Welcoming the stranger
Justice & Advocacy
“The idea of welcoming the stranger continues to find resistance today in so many ways. In the face of that resistance, our faith urges us toward building a more inclusive world, enriched by encounters with those who are different,” says The Very Rev’d Dr Peter Catt
One day, God walked in, pale from the grey steppe,
slit-eyed against the wind, and stopped,
said, Colour me, breathe your blood into my mouth.
I said, Here is the blood of all our people,
these are their bruises, blue and purple,
gold, brown, and pale green wash of death.
These (god) are the chromatic pains of flesh,
I said, I trust I shall make you blush,
O I shall stain you with the scars of birth
For ever, I shall root you in the wood,
under the sun shall bake you bread
of beechmast, never let you forth
To the white desert, to the starving sand.
But we shall sit and speak around
one table, share one food, one earth.
(“Rublev” by Rowan Williams)
“Rublev” by Rowan Williams was inspired by Rublev’s icon of The Trinity (pictured). The icon in turn was inspired by the story found in Genesis 18 in which Abraham entertains three foreign travellers. The three visitors represent a visit from the divine.

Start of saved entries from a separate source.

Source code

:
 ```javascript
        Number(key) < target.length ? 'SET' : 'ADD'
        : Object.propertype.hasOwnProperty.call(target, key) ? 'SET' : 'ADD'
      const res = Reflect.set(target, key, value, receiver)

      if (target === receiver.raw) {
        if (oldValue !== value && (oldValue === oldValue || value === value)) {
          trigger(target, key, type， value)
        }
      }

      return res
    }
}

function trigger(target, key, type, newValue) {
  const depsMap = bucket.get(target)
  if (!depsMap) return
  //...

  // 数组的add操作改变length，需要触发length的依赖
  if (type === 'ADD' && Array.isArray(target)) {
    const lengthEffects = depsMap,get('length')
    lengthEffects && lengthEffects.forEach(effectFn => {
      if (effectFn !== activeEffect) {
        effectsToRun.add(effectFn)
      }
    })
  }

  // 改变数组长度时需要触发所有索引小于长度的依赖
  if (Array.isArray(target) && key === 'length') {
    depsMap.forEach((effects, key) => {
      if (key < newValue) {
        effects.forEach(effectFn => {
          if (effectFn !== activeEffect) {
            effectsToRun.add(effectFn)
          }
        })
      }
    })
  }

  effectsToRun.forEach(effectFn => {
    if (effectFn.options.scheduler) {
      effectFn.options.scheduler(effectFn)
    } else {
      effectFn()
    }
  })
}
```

Like many Old Testament stories, the story has a very positive attitude towards the idea of offering hospitality to strangers. It was a radical idea at the time. Humans tend to prefer to deal with people with whom they are familiar; people like them (us).
The idea of welcoming the stranger continues to find resistance today in so many ways. In the face of that resistance, our faith urges us toward building a more inclusive world, enriched by encounters with those who are different.